Mom’s pieces, her unused scraps of material, were not wasted.  A piece that might have come off an old dress of my grandmother’s was now used to provide comfort to a sick child. 

No pieces of our lives are wasted.  Times in our lives that we think have no value, can be made into great value in the hands of our God.  The scraps of our lives God can use to make something beautiful and functional.  If we let Him.

So today, can you allow the pieces of your life, even the ugly ones, even the ones you think have little value, be placed into the hands of our loving God, and allow God to use these pieces of our lives to create something of great value to Him and to those around you?

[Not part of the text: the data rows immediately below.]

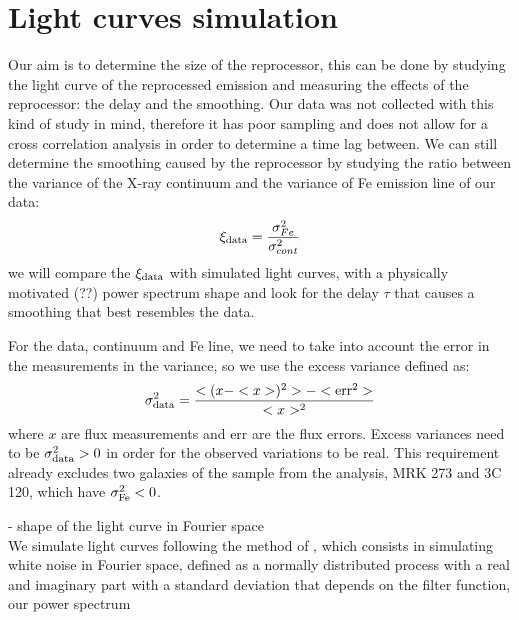\section{Light curves simulation}
Our aim is to determine the size of the reprocessor, this can be done by studying the light curve of the reprocessed emission and measuring the effects of the reprocessor: the delay and the smoothing. Our data was not collected with this kind of study in mind, therefore it has poor sampling and does not allow for a cross correlation analysis in order to determine a time lag between. We can still determine the smoothing caused by the reprocessor by studying the ratio between the variance of the X-ray continuum and the variance of Fe emission line of our data:
\begin{equation}
    \xi_{\rm data}=\frac{\sigma^2_{Fe}}{\sigma^2_{cont}}
\end{equation}
we will compare the $\xi_{\rm data}$ with simulated light curves, with a physically motivated (??) power spectrum shape and look for the delay $\tau$ that causes a smoothing that best resembles the data.

For the data, continuum and Fe line, we need to take into account the error in the measurements in the variance, so we use the excess variance defined as:
\begin{equation}
    \sigma^2_{\rm data}= \frac{<(x-<x>)^2> - < \rm err^2 >}{<x>^2}
\end{equation}
where $x$ are flux measurements and err are the flux errors. Excess variances need to be $\sigma^2_{\rm data}>0$ in order for the observed variations to be real. This requirement already excludes two galaxies of the sample from the analysis, MRK 273 and 3C 120, which have $\sigma^2_{\rm Fe}<0$.

- shape of the light curve in Fourier space \\
We simulate light curves following the method of \citet{1995A&A...300..707T}, which consists in simulating white noise in Fourier space, defined as a normally distributed process with a real and imaginary part with a standard deviation that depends on the filter function, our power spectrum


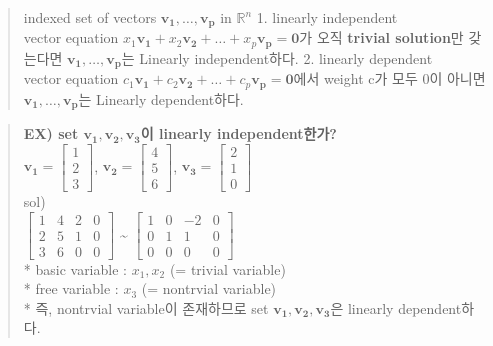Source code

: \documentclass[11pt]{article}
\begin{document}
\begin{quote}
indexed set of vectors \({\mathbf{v_{1}}, \dots, \mathbf{v_{p}}}\) in
\(\mathbb{R}^n\) 1. linearly independent\\
vector equation
\(x_{1}\mathbf{v_{1}} + x_{2}\mathbf{v_{2}} + \dots + x_{p}\mathbf{v_{p}} = \mathbf{0}\)가
오직 \textbf{trivial solution}만 갖는다면
\({\mathbf{v_{1}}, \dots, \mathbf{v_{p}}}\)는 Linearly independent하다.
2. linearly dependent\\
vector equation
\(c_{1}\mathbf{v_{1}} + c_{2}\mathbf{v_{2}} + \dots + c_{p}\mathbf{v_{p}} = \mathbf{0}\)에서
weight c가 모두 0이 아니면 \({\mathbf{v_{1}}, \dots, \mathbf{v_{p}}}\)는
Linearly dependent하다.
\end{quote}

\begin{quote}
\textbf{EX) set \({\mathbf{v_{1}, v_{2}, v_{3}}}\)이 linearly
independent한가?}\\
\(\mathbf{v_{1}} = \begin{bmatrix} 1 \\ 2 \\ 3 \end{bmatrix}\),
\(\mathbf{v_{2}} = \begin{bmatrix} 4 \\ 5 \\ 6 \end{bmatrix}\),
\(\mathbf{v_{3}} = \begin{bmatrix} 2 \\ 1 \\ 0 \end{bmatrix}\)\\
sol)\\
\(\begin{bmatrix} 1&4&2&0 \\ 2&5&1&0 \\ 3&6&0&0 \end{bmatrix}\)
\textbf{\textasciitilde{}}
\(\begin{bmatrix} 1&0&-2&0 \\ 0&1&1&0 \\ 0&0&0&0 \end{bmatrix}\)\\
* basic variable : \(x_{1}, x_{2}\) (= trivial variable)\\
* free variable : \(x_{3}\) (= nontrvial variable)\\
* 즉, nontrvial variable이 존재하므로 set
\({\mathbf{v_{1}, v_{2}, v_{3}}}\)은 linearly dependent하다.
\end{quote}
\end{document}
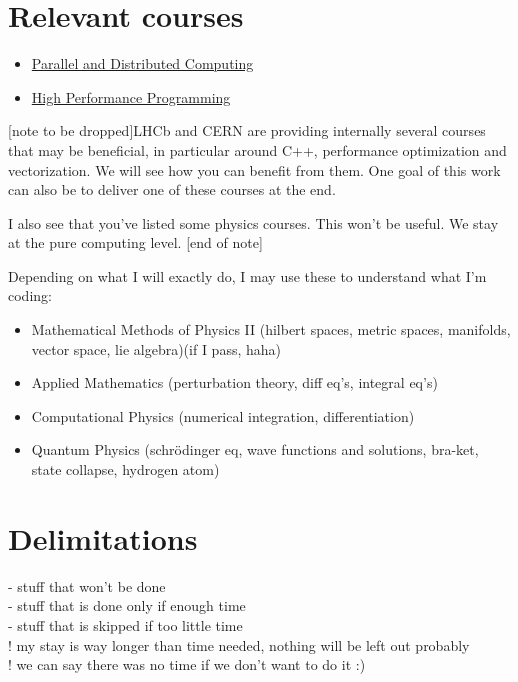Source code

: \documentclass[12pt]{article}
\begin{document}
	\section{Relevant courses}
	
	\begin{itemize}
		\item \href{http://www.uu.se/en/admissions/master/selma/kursplan/?kpid=31898&type=1}
			{Parallel and Distributed Computing}
		
		\item \href{http://www.uu.se/en/admissions/master/selma/kursplan/?kpid=31897&lasar=18%2F19&typ=1}
			{High Performance Programming}	
	\end{itemize}

        \color{blue}
              [note to be dropped]LHCb and CERN are providing internally several courses that may be beneficial, in particular around C++, performance optimization and vectorization. We will see how you can benefit from them. One goal of this work can also be to deliver one of these courses at the end.

              I also see that you've listed some physics courses. This won't be useful. We stay at the pure computing level.
              [end of note]
        \color{black}
        
	Depending on what I will exactly do, I may use these to understand what I'm coding:
	\begin{itemize}
		\item Mathematical Methods of Physics II (hilbert spaces, metric spaces, manifolds, vector space, lie algebra)(if I pass, haha)
		\item Applied Mathematics (perturbation theory, diff eq's, integral eq's)
		\item Computational Physics (numerical integration, differentiation)
		\item Quantum Physics (schrödinger eq, wave functions and solutions, bra-ket, state collapse, hydrogen atom)
	\end{itemize}
	
	
	
	\section{Delimitations}

	\color{red}
	- stuff that won't be done\\
	- stuff that is done only if enough time\\
	- stuff that is skipped if too little time \\
	! my stay is way longer than time needed, nothing will be left out probably\\
	! we can say there was no time if we don't want to do it :) \\
	\color{black}
	
\end{document}
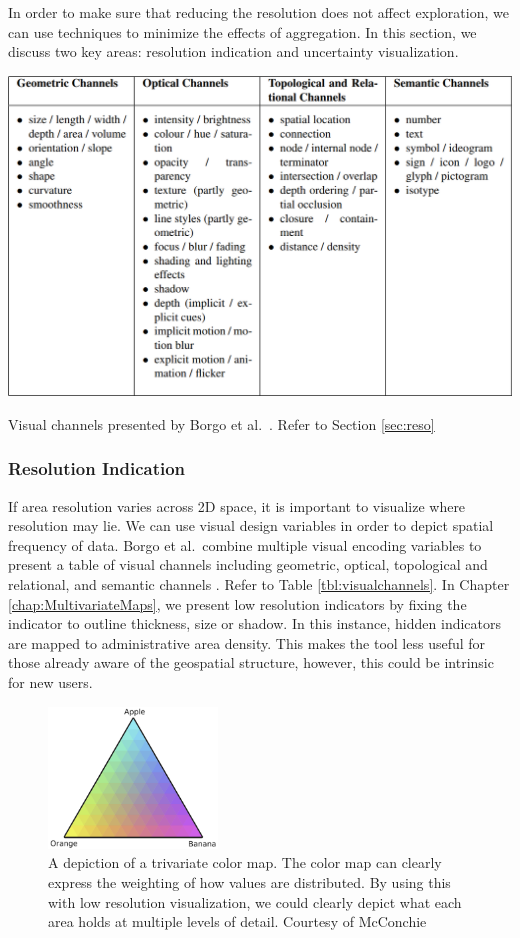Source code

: In order to make sure that reducing the resolution does not affect exploration, we can use techniques to minimize the effects of aggregation. In this section, we discuss two key areas: resolution indication and uncertainty visualization.
\begin{table}[b]
\includegraphics[width=0.7\linewidth]{images/ch7/visualchannels}
\caption{Visual channels presented by Borgo et al.\ \cite{borgo2013glyph}. Refer to Section \ref{sec:reso}} \label{tbl:visualchannels}
\end{table}
\subsubsection*{Resolution Indication} \label{sec:reso}
If area resolution varies across 2D space, it is important to visualize where resolution may lie. We can use visual design variables in order to depict spatial frequency of data. Borgo et al.\ combine multiple visual encoding variables to present a table of visual channels including geometric, optical, topological and relational, and semantic channels \cite{borgo2013glyph}. Refer to Table \ref{tbl:visualchannels}. In Chapter \ref{chap:MultivariateMaps}, we present low resolution indicators by fixing the indicator to outline thickness, size or shadow. In this instance, hidden indicators are mapped to administrative area density. This makes the tool less useful for those already aware of the geospatial structure, however, this could be intrinsic for new users. %

\begin{figure}[t]
\includegraphics[width=0.4\textwidth]{images/ch7/trivariate}
\caption{A depiction of a trivariate color map. The color map can clearly express the weighting of how values are distributed. By using this with low resolution visualization, we could clearly depict what each area holds at multiple levels of detail. Courtesy of McConchie \cite{mcconchie2018pop}} \label{fig:trivariate}
\end{figure}
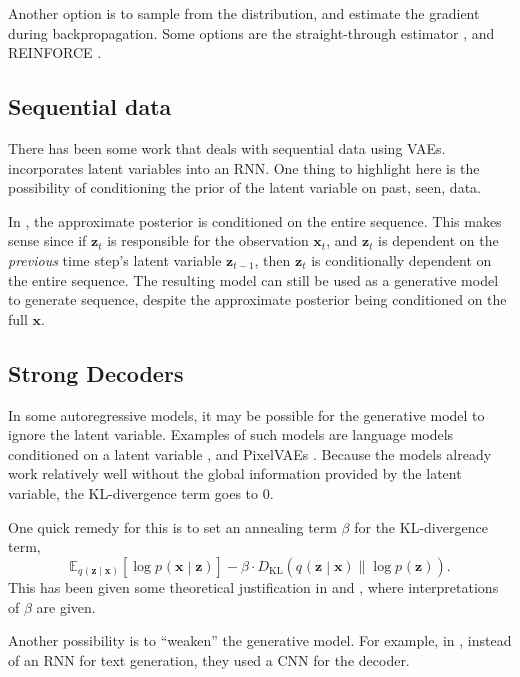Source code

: \documentclass{article}
\newcommand{\prob}[3]{{#1}_{#2} \left( #3 \right)}
\newcommand{\condprob}[4]{{#1}_{#2} \left( #3 \middle| #4 \right)}
\newcommand{\expected}[2]{\mathbb{E}_{#1}\left[ #2 \right]}
\newcommand{\KL}[2]{D_{\mathrm{KL}}\left( #1 \| #2 \right)}
\newcommand{\x}{\mathbf{x}}
\newcommand{\z}{\mathbf{z}}
\begin{document}
Another option is to sample from the distribution, and estimate the gradient during backpropagation. Some options are the straight-through estimator \citep{bengio2013estimating}, and REINFORCE \citep{williams1988use}.

\subsection{Sequential data}
There has been some work that deals with sequential data using VAEs. \cite{chung2015recurrent} incorporates latent variables into an RNN. One thing to highlight here is the possibility of conditioning the prior of the latent variable on past, seen, data.

In \cite{shabanian2017variational}, the approximate posterior is conditioned on the entire sequence. This makes sense since if $\z_t$ is responsible for the observation $\x_t$, and $\z_t$ is dependent on the \emph{previous} time step's latent variable $\z_{t-1}$, then $\z_t$ is conditionally dependent on the entire sequence. The resulting model can still be used as a generative model to generate sequence, despite the approximate posterior being conditioned on the full $\x$.

\subsection{Strong Decoders}
In some autoregressive models, it may be possible for the generative model to ignore the latent variable. Examples of such models are language models conditioned on a latent variable \citep{bowman2015generating}, and PixelVAEs \citep{gulrajani2016pixelvae}. Because the models already work relatively well without the global information provided by the latent variable, the KL-divergence term goes to 0.

One quick remedy for this is to set an annealing term $\beta$ for the KL-divergence term,
$$\expected{\condprob{q}{}{\z}{\x}}{\log \condprob{p}{}{\x}{\z}}
- \beta \cdot \KL{\condprob{q}{}{\z}{\x}}{\log \prob{p}{}{\z}}.$$
This has been given some theoretical justification in \cite{higgins2016beta} and \cite{alemi2017information}, where interpretations of $\beta$ are given.

Another possibility is to ``weaken'' the generative model. For example, in \cite{yang2017improved}, instead of an RNN for text generation, they used a CNN for the decoder.
\end{document}
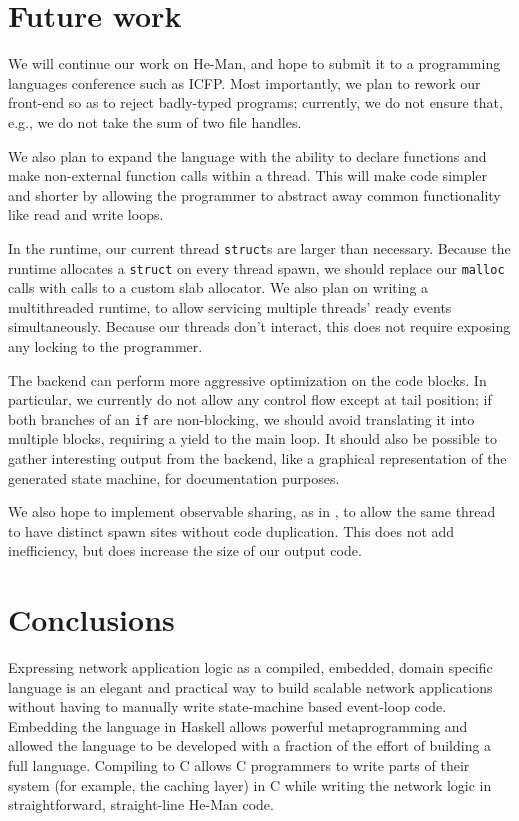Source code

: \documentclass[preprint,11pt]{sigplanconf}
\renewcommand{\t}{\texttt}
\begin{document}

\section{Future work}

We will continue our work on He-Man, and hope to submit it to a programming
languages conference such as ICFP. Most importantly, we plan to rework our
front-end so as to reject badly-typed programs; currently, we do not ensure
that, e.g., we do not take the sum of two file handles.

We also plan to expand the language with the ability to declare functions and
make non-external function calls within a thread. This will make code simpler
and shorter by allowing the programmer to abstract away common functionality
like read and write loops.

In the runtime, our current thread \t{struct}s are larger than necessary.
Because the runtime allocates a \t{struct} on every thread spawn, we should
replace our \t{malloc} calls with calls to a custom slab allocator. We also plan
on writing a multithreaded runtime, to allow servicing multiple threads' ready
events simultaneously. Because our threads don't interact, this does not require
exposing any locking to the programmer.

The backend can perform more aggressive optimization on the code blocks. In
particular, we currently do not allow any control flow except at tail position;
if both branches of an \t{if} are non-blocking, we should avoid translating it
into multiple blocks, requiring a yield to the main loop. It should also be
possible to gather interesting output from the backend, like a graphical
representation of the generated state machine, for documentation purposes.

We also hope to implement observable sharing, as in \cite{Gill}, to allow the
same thread to have distinct spawn sites without code duplication. This does not
add inefficiency, but does increase the size of our output code. 

\section{Conclusions}
Expressing network application logic as a compiled, embedded, domain
specific language is an elegant and practical way to build scalable
network applications without having to manually write state-machine
based event-loop code. Embedding the language in Haskell allows
powerful metaprogramming and allowed the language to be developed with
a fraction of the effort of building a full language. Compiling to C
allows C programmers to write parts of their system (for example, the
caching layer) in C while writing the network logic in
straightforward, straight-line He-Man code.


{}

\end{document}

Our lives are quilts.  And our loving God is the quilt-maker.

Pray this prayer with me:

“Dear God, I know at times my life seems like nothing but scraps of worthless cloth.  I know that on my own I have made many mistakes.  But I believe God that with you, nothing is wasted.  I believe that you can take my mistakes and help me make them into something of great value.  For me, for my family, for those around me.  And I believe, God, that you are the only one who can do this.  I believe you love me enough to make of mine a great purposeful life.  Regardless of my ugly pieces.  Today, Lord Jesus, I trust in you.  I believe you came to Earth to save me from my sin, I believe you died in my place, I believe you arose from the dead to create for me eternal life with you in Heaven.  Today I accept you as my Savior and the Lord of my life.  Create in me, Lord, from the scraps of my life, something of great value, and something that will please You, God.  In Jesus name I pray.  Amen.”

God bless you as you become the beautiful quilt that God intended you to be.